Tiziana Campisi – Città del Vaticano per Vaticannews.va
L’incontro con l’Associazione Nazionale dei Comuni Italiani è l’occasione, per Francesco, per ringraziare tutti i sindaci, in particolare, per il loro lavoro in questi due anni di pandemia. Ricevendoli in udienza il Papa evidenzia quanto la loro presenza abbia incoraggiato “le persone a continuare a guardare avanti”, anche perché “punto di riferimento nel far rispettare normative a volte gravose, ma necessarie per la salute dei cittadini” e ricorda l’aiuto che i primi cittadini hanno offerto a quanti avevano responsabilità legislative, perché prendessero decisioni tempestive per il bene di tutti.
Il Pontefice riconosce quanto complesso sia il compito cui i sindaci sono chiamati: stare vicino alla gente a servizio del bene comune ma al contempo sentire “la solitudine della responsabilità”. E osserva come spesso “la democrazia si riduca a delegare col voto, dimenticando il principio della partecipazione, essenziale perché una città possa essere bene amministrata”. Francesco considera che “si pretende che i sindaci abbiano la soluzione a tutti i problemi”, che tuttavia “non si risolvono solo ricorrendo alle risorse finanziarie”, e spiega:
Quanto è importante poter contare sulla presenza di reti solidali, che mettano a disposizione competenze per affrontarle! La pandemia ha fatto emergere tante fragilità, ma anche la generosità di volontari, vicini di casa, personale sanitario e amministratori che si sono spesi per alleviare le sofferenze e le solitudini di poveri e anziani. Questa rete di relazioni solidali è una ricchezza che va custodita e rafforzata.
E offre tre parole di incoraggiamento all’Anci, Francesco: paternità – o maternità -, periferie, pace. Evidenzia, anzitutto che “il servizio al bene comune è una forma alta di carità, paragonabile a quello dei genitori in una famiglia” e suggerisce che “anche in una città, a situazioni differenti si deve rispondere con attenzioni diversificate”, ascoltando i problemi delle persone e cercando di “capire le priorità su cui intervenire, senza concentrarsi sulla necessità di finanziamenti adeguati.
In realtà, occorre anche un progetto di convivenza civile e di cittadinanza: occorre investire in bellezza laddove c’è più degrado, in educazione laddove regna il disagio sociale, in luoghi di aggregazione sociale laddove si vedono reazioni violente, in formazione alla legalità laddove domina la corruzione.

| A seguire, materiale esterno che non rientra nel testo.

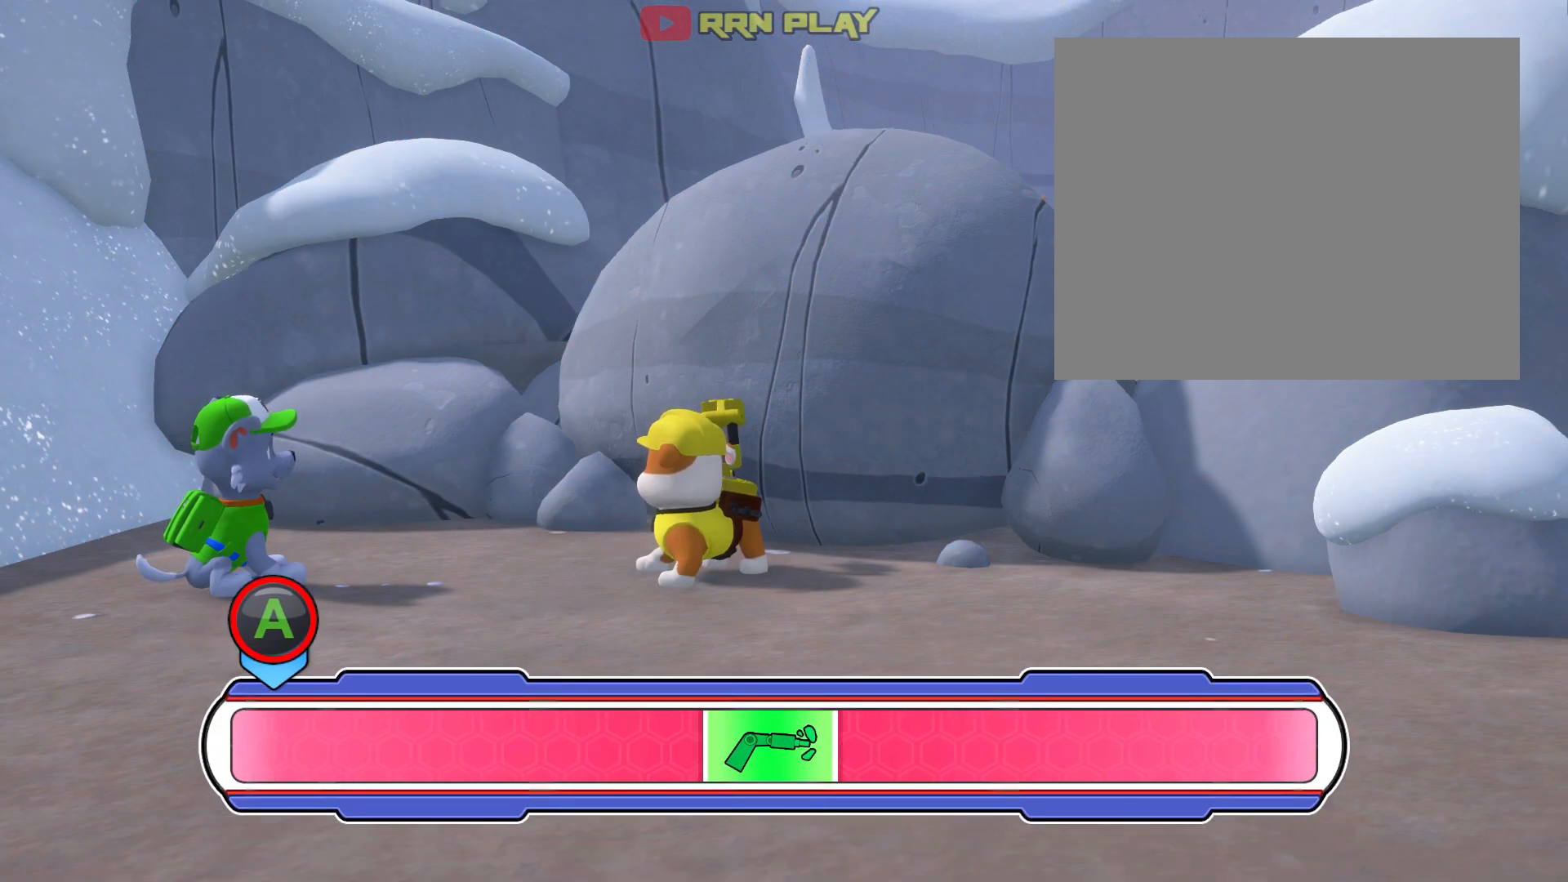
{"buttons": [], "left_stick": "center", "events": [[117, "A", "down"], [300, "A", "up"], [367, "left_stick", "center"]]}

Saper sognare una città migliore e condividere il sogno con gli altri amministratori del territorio, con gli eletti nel consiglio comunale e con tutti i cittadini di buona volontà è un indice di cura sociale.
Non manca il pensiero del Papa per le periferie. Francesco ne sottolinea la centralità evangelica, rammentando che Gesù è nato in una stalla a Betlemme ed è morto fuori dalle mura di Gerusalemme sul Calvario. E se sovente i sindaci si trovano dinanzi a “periferie degradate, dove la trascuratezza sociale genera violenza e forme di esclusione”, partire dalle periferie, da dove si vede meglio la totalità, suggerisce il Pontefice, “non vuol dire escludere qualcuno”, ma “partire dai poveri per servire il bene di tutti”:
Non c’è città senza poveri. Aggiungerei che i poveri sono la ricchezza di una città. Questo a qualcuno sembrerebbe cinico: no, non è così; ci ricordano – loro, i poveri – ci ricordano le nostre fragilità e che abbiamo bisogno gli uni degli altri. Ci chiamano alla solidarietà, che è un valore-cardine della dottrina sociale della Chiesa, particolarmente sviluppato da San Giovanni Paolo II.
Il Papa cita un particolare nel contesto sociale emerso in tempo di pandemia: “solitudini e conflitti all’interno delle case”, “il dramma di chi ha dovuto chiudere la propria attività economica, l’isolamento degli anziani, la depressione di adolescenti e giovani, l’aumento dei suicidi, le disuguaglianze sociali che hanno favorito chi godeva già di condizioni economiche agiate, le fatiche di famiglie che non arrivano a fine mese”, il rischio di finire nelle mani degli usurai. Dal Papa è forte l’invito ad aiutare le periferie, perché si trasformino “in laboratori di un’economia e di una società diverse”. Perché, fa notare Francesco, “non basta dare un pacco alimentare”; la dignità di chi è nel bisogno chiede, invece, un lavoro, “un progetto in cui ciascuno sia valorizzato per quello che può offrire agli altri, poiché il lavoro, “guadagnare il pane”, “è unzione di dignità”.